Auf einer meiner Laufrunden der letzten Tage habe ich urplötzlich einen intensiven Knoblauchgeruch wahrgenommen. Erst konnte ich nicht zuordnen, woher dieser Geruch gekommen ist und auch eine Erklärung für die Sinneswahrnehmung fehlte mir. Bei näherem Hingucken offenbarte sich mir die Quelle des Geruchs dann doch. Am Wegesrand befand sich eine kleine Fläche mit frischen Bärlauchpflanzen. Die Fläche war zwar nicht mit den Dimensionen zu vergleichen, wie sie im Wald vielerorts anzutreffen ist, aber für den urbanen Teil NRWs war sie trotzdem beachtlich. Darüber hinaus liegt sie fast vor der eigenen Haustür.

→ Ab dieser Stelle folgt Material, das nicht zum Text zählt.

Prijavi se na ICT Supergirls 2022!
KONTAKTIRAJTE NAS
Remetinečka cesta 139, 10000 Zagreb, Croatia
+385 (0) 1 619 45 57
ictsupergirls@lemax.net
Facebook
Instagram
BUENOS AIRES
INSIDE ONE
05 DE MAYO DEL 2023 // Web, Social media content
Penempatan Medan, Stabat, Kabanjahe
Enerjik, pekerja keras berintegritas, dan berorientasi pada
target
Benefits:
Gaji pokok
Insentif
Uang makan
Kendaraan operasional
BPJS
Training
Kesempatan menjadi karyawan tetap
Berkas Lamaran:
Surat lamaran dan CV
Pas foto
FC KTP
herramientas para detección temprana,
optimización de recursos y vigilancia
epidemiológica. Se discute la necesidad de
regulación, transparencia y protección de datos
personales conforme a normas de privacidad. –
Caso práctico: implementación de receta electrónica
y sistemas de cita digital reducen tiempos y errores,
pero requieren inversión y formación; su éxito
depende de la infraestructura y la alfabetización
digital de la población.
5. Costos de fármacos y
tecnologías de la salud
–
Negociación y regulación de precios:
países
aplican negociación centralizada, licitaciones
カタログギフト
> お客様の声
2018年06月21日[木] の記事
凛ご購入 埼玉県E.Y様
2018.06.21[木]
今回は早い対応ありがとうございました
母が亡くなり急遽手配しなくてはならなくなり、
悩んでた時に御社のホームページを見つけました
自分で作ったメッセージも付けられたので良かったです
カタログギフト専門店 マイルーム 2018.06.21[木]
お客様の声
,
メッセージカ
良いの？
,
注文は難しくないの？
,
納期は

Nachdem ich mich durch Geruchsprobe vergewissert hatte, dass ich keinem giftigen Doppelgänger auf dem Leim gegangen war, hatte ich mir kurzerhand ein paar Blätter mit den Fingernägeln abgezwickt und für zu Hause in den Laufrucksack gepackt. In Kombination mit Quark könnte Bärlauch als Brotaufstrich durchaus eine geschmackliche Alternative zu Quark mit Schnittlauch werden, den ich vor einiger Zeit schon wildwachsend entdeckt hatte.